I was recently reading about the debate between Martin Luther and Ulrich Zwingli at Marburg Colloquy that took place 1-4 October 1529. As I was reading along, I realized how earlier events led to the quick advance of continental Protestantism. 1525 seems to have been a pivotal year. Note the following events that occurred in 1525:

  • The first known adult rebaptism occurred in Zurich (21 Jan 1525)
  • Swabian peasants publish their Lutheran influenced the 12 Articles of Memmingan (Feb 1525)
  • Adult rebaptism became a crime punishable by death in Zurich (7 March 1525)
  • The Catholic Mass abolished in Zurich (14 April 1925)
  • Peasant Revolt squashed by princes at instigation of Luther; 5,000 killed including Luther’s theological rival Thomas Muntzer (15 May 1525)
  • Martin Luther marries former Cistercian nun Katherina von Bora (13 June 1525)
  • Scholars estimate that 70,000 to 100,000 German “radical Lutheran” peasants had been killed the end of 1525.
  • Andreas Karlstadt lost his influence in 1525.
  • Tyndale finished his translation of the New Testament in 1525.
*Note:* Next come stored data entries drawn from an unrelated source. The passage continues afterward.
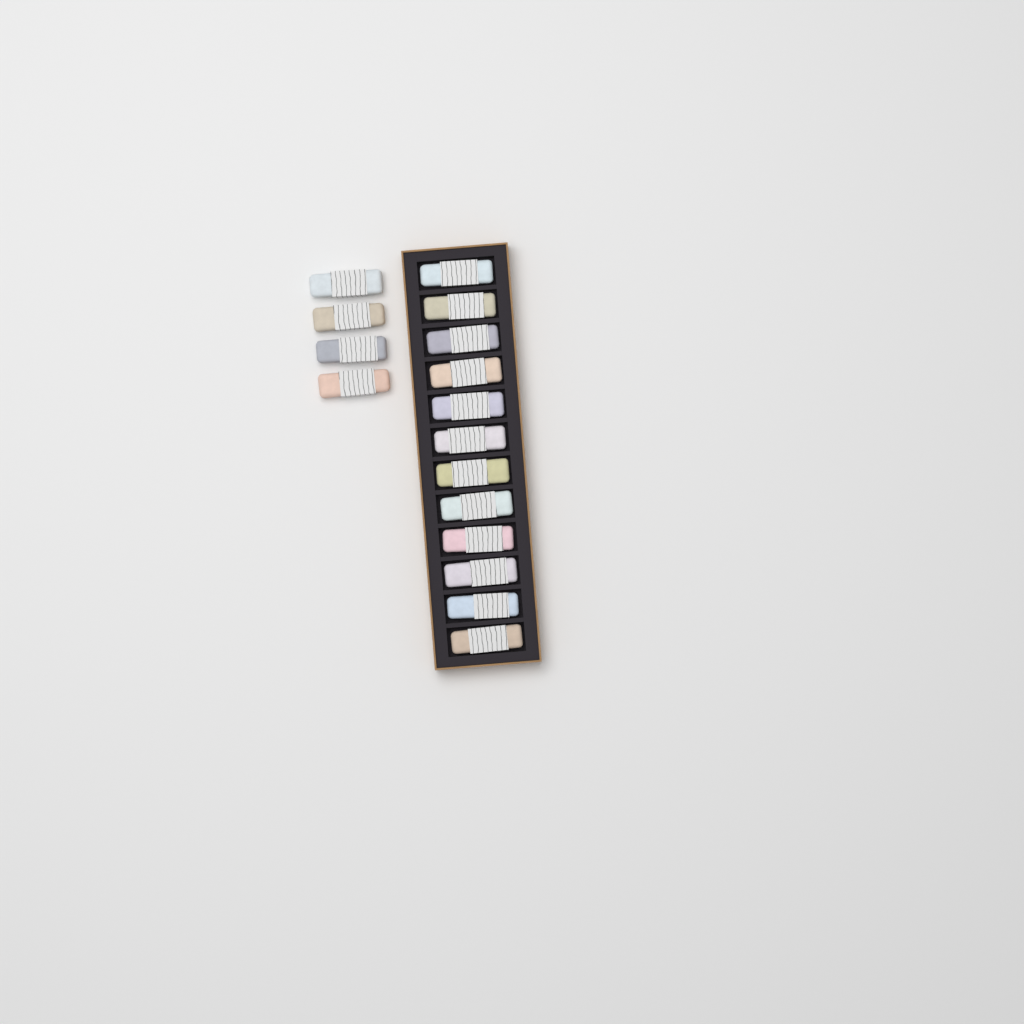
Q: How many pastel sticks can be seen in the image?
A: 16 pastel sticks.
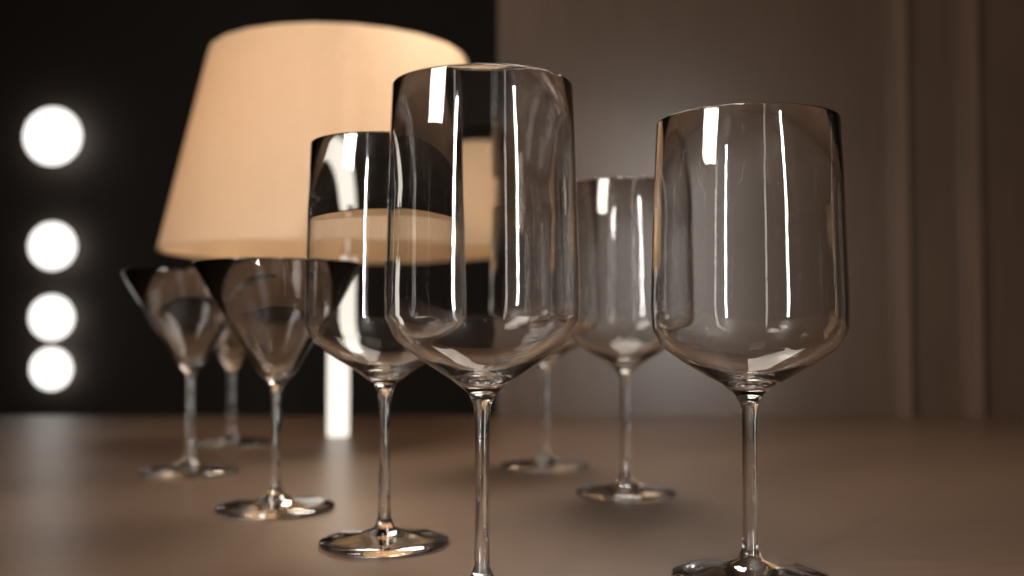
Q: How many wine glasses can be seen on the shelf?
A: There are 5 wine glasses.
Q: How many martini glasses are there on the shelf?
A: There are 3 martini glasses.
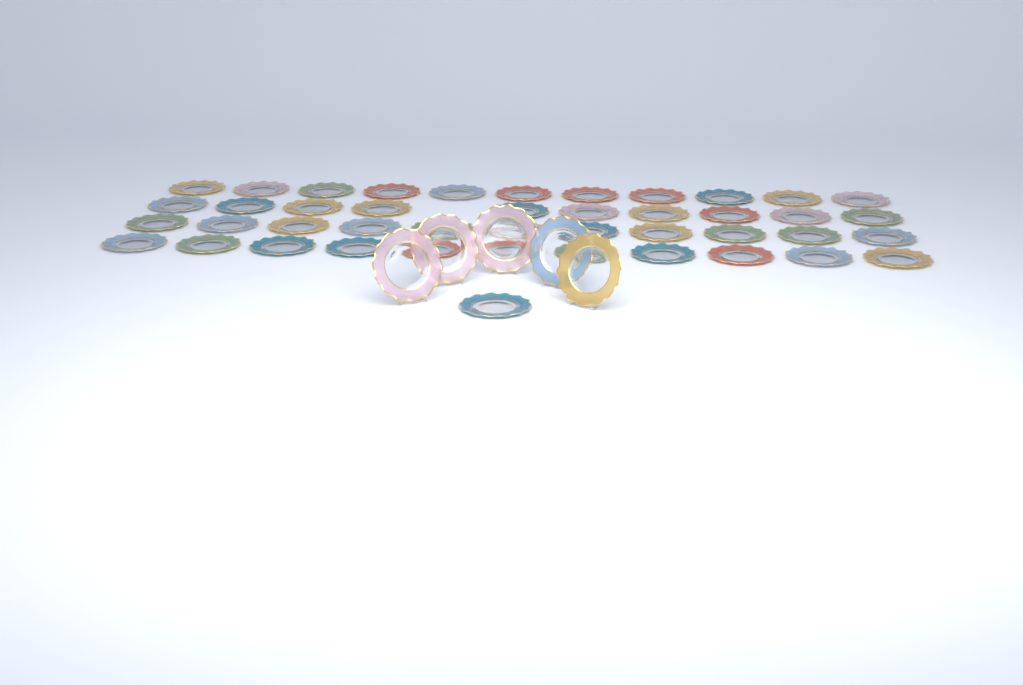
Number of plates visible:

The end result was that by the end of 1525, the radical reformation in its Anabaptistic manifestation had been choked, leaving Europe with only two recognized Protestant voices: Martin Luther in the north and Ulrich Zwingli in the south. The year 1525 confirmed Luther’s political influence in Germany and also Zwingli’s political influence in the Protestant cantons of Switzerland. The two reformers differed in matter of images, liturgy, and most importantly in matters touching the “the Supper of the Lord”. Catholic theologians played up their differences so as to highlight the inner disunity of the Protestant cause.

Philip of Hesse recognized that Protestantism needed military unity in order to survive. Military unity required theological unity and thus the symbolic union of Martin Luther’s theology with that of Ulrich Zwingli. So Philip arranged the Marburg Colloquy in 1529. It ended in complete failure with Luther’s invigorated belief that Zwingli was a “devil” and a “fanatic.” This failure meant that magisterial Protestantism would remain divided for ever.

By 1529, magisterial Protestantism became officially a “house divided” and thus doomed to fail. The Catholic Church only had to wait for demise of “sola scriptura experiment”. Five hundred years later, the results are obvious. Protestants are further divided (observe how may different “brands” of Lutheran and Reformed Churches exist!), and ironically they spinning toward the Anabaptist tradition that they so diligently repudiated.

If 1525 was the year of Protestant success, then 1529 was the year of Protestant failure.